● **Text**
+--
Breaking into Prison: News Sources and Correctional Institutions

Article excerpt


Some critics blame the glacial pace of prison reform on limited public awareness of the failures and horrors of penal institutions. In turn, this lack of public awareness is blamed partially on poor news coverage of prisons. For example, Wright (1 982) argues that -in general the media have achieved little more than a slight and occasional public awareness that all is not well with the penal system". Similarly, Mathiesen (1990) writes: 'in the newspapers, on television, in the whole range of media, the prison is simply not recognized as a fiasco, but as a necessary if not always fully successful method of reaching purported goals". Lotz (1991) states, While few commentators mention how the media cover prisons, those who do generally agree... that the press hardly attends to prison life at all".

Garofalo (1981: 327) argues that "the news media pay little attention to the later stages of the criminal justice system, primarily ignoring corrections". Indeed, statistical evidence suggests that prisons get very little news media coverage compared to the courts and, especially, to the police. For example, Graber's content analysis (1 980: 46) showed only two per cent of the crime stories in the Chicago Tribune over the period examined were corrections stories. Dussuyer (1979: 53), in her content analysis of Ontario newspapers, found only 4.3 per cent of the news items about crime and the justice system had to do with corrections. Ericson, Baranek, and Chan (1991: 193) analyzed an extensive sample of news from six Toronto newspaper and broadcast outlets. They found that, of 529 law enforcement sources quoted in the sample, just six were correctional officials.

Two analyses of prison news by American criminologists dispute what they call the "conventional wisdom" that prisons do not get much media coverage. Jacobs and Brooks (1983) and Lotz (1991) counted the prison stories appearing over an extended period in some major American media outlets. Neither study looked at the relative amount of space given to the courts and the police, so the disagreement may be simply one of shifting frames of reference. If media content is examined over an extended period, one can find a number of stories about prisons; yet, prisons still get little coverage compared to earlier stages of the criminal process.
+--
● **Required work**
• 1. In the excerpt, how many of the 529 law enforcement sources found by Ericson, Baranek, and Chan were correctional officials?
• 2. Reproduce the stretch of the excerpt from "Garofalo (1981: 327)" through "were correctional officials.".
Draw only on the excerpt above when responding.

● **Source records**
+--
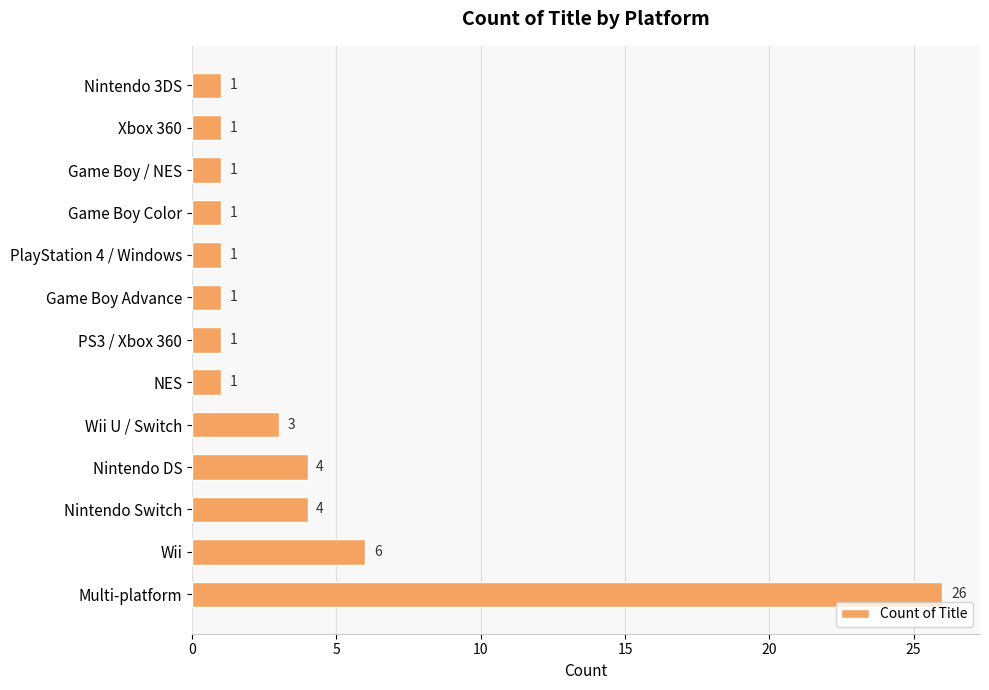

The value at PlayStation 4 / Windows is 0. True or false?

False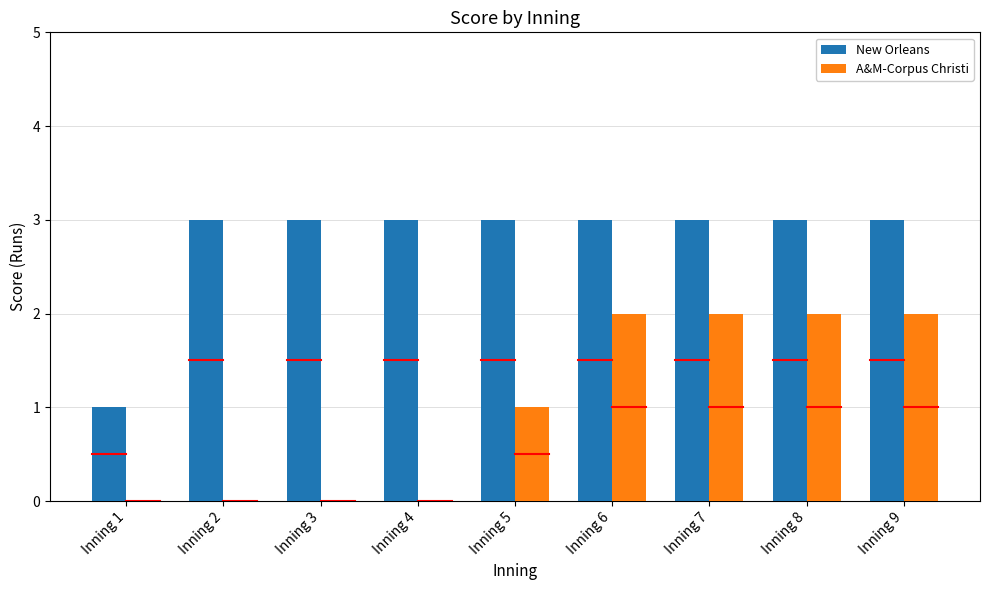

What is the sum of all A&M-Corpus Christi values?

9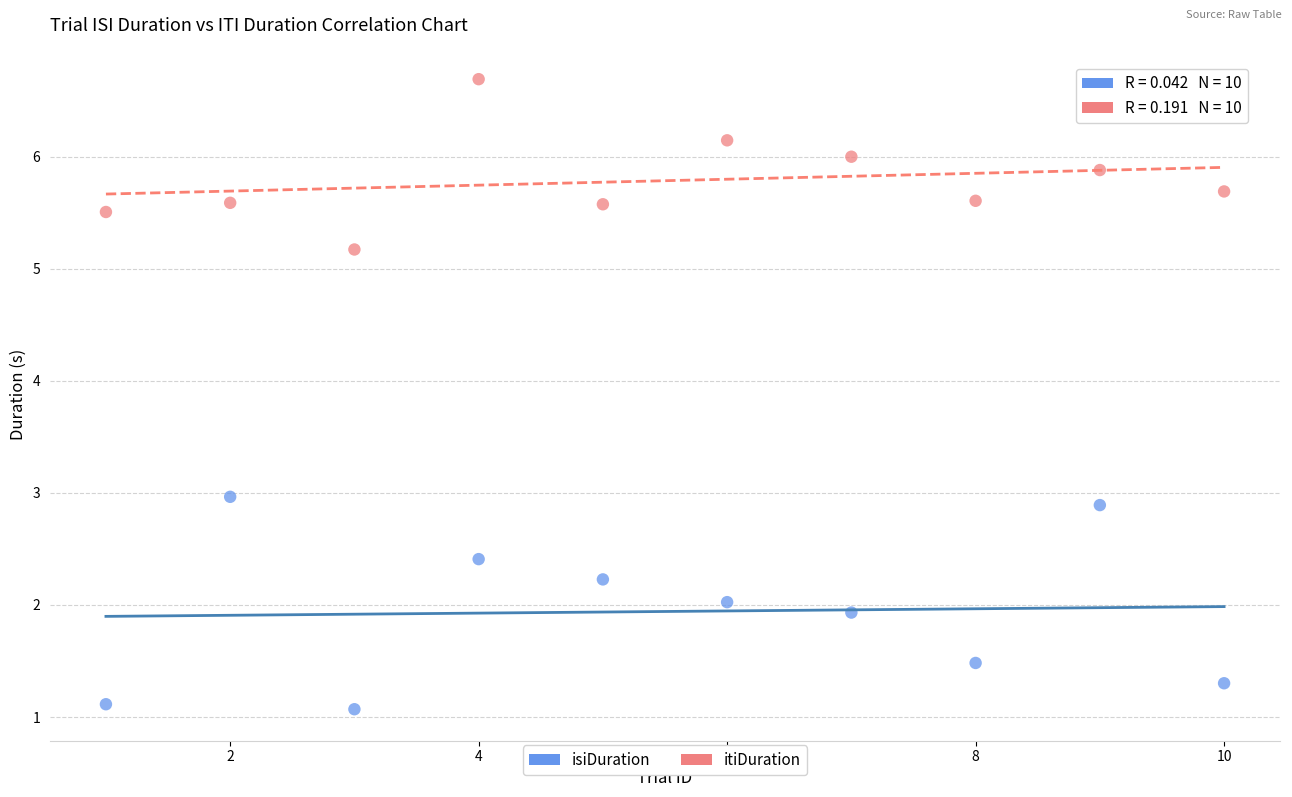

What is the X range (max minus min) for the scatter plot?

9.0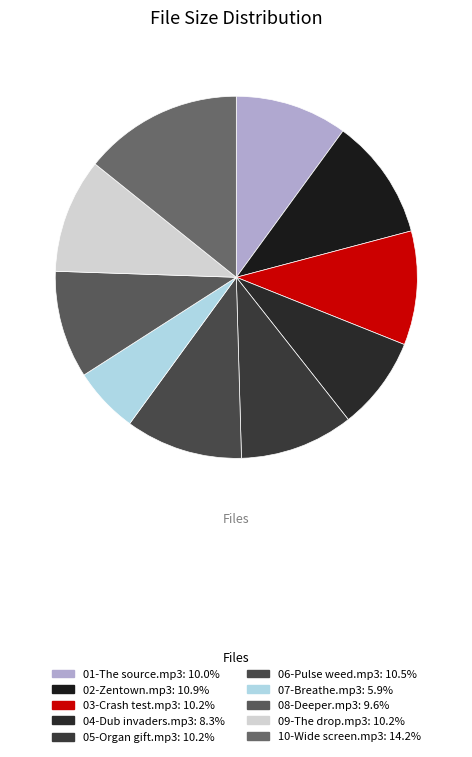

Does 04-Dub invaders.mp3 represent more than half of the total?

No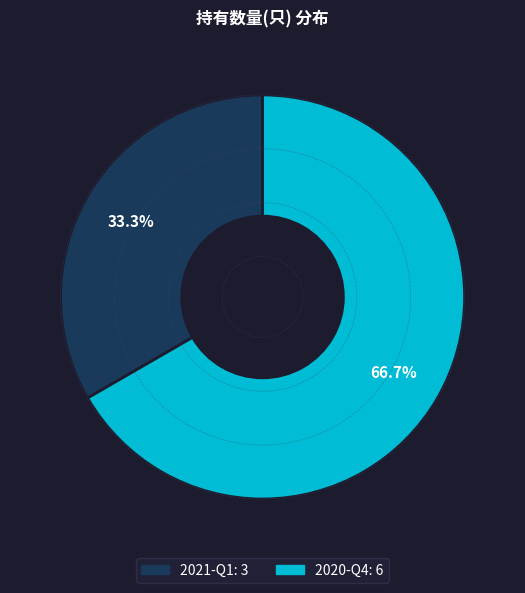

Does 2021-Q1 account for over 50% of the chart?

No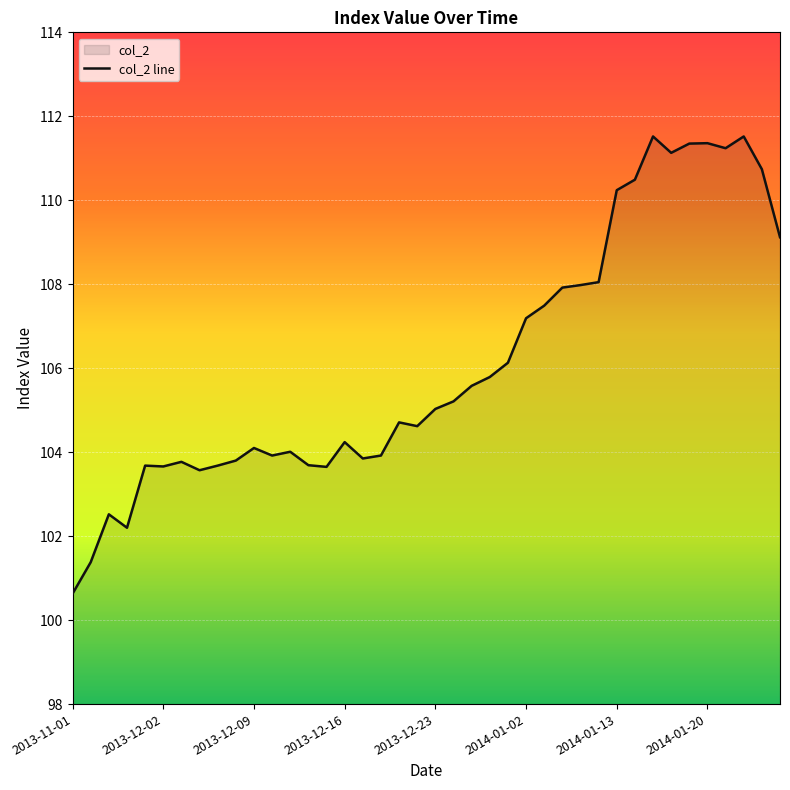

Is it true that the value at 2013-12-23 is 105.0?

True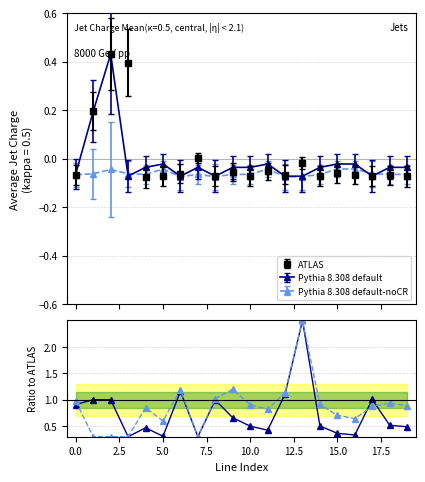

How many interior local valleys does the Pythia 8.308 default series have?

5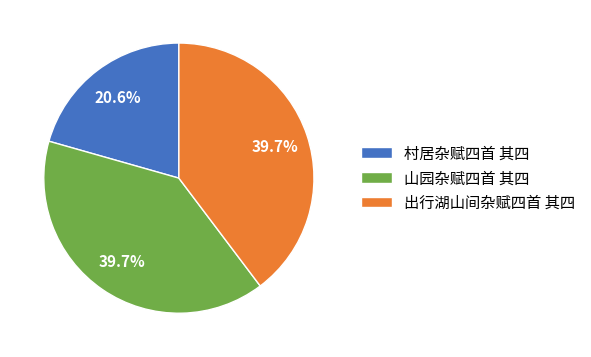

What is the total percentage of 村居杂赋四首 其四 and 山园杂赋四首 其四?

60.3%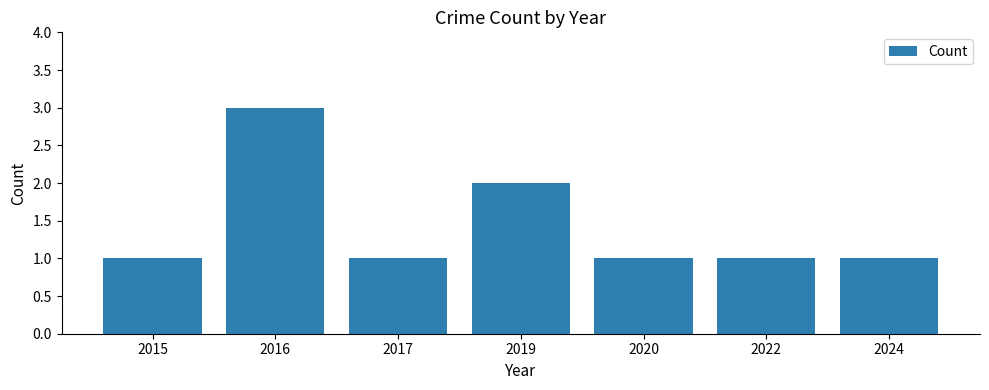

True or false: the data shows 3 at 2019.

False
+--
● **Results**
• 1. Six of them were correctional officials.

• 2.
Garofalo (1981: 327) argues that "the news media pay little attention to the later stages of the criminal justice system, primarily ignoring corrections". Indeed, statistical evidence suggests that prisons get very little news media coverage compared to the courts and, especially, to the police. For example, Graber's content analysis (1 980: 46) showed only two per cent of the crime stories in the Chicago Tribune over the period examined were corrections stories. Dussuyer (1979: 53), in her content analysis of Ontario newspapers, found only 4.3 per cent of the news items about crime and the justice system had to do with corrections. Ericson, Baranek, and Chan (1991: 193) analyzed an extensive sample of news from six Toronto newspaper and broadcast outlets. They found that, of 529 law enforcement sources quoted in the sample, just six were correctional officials.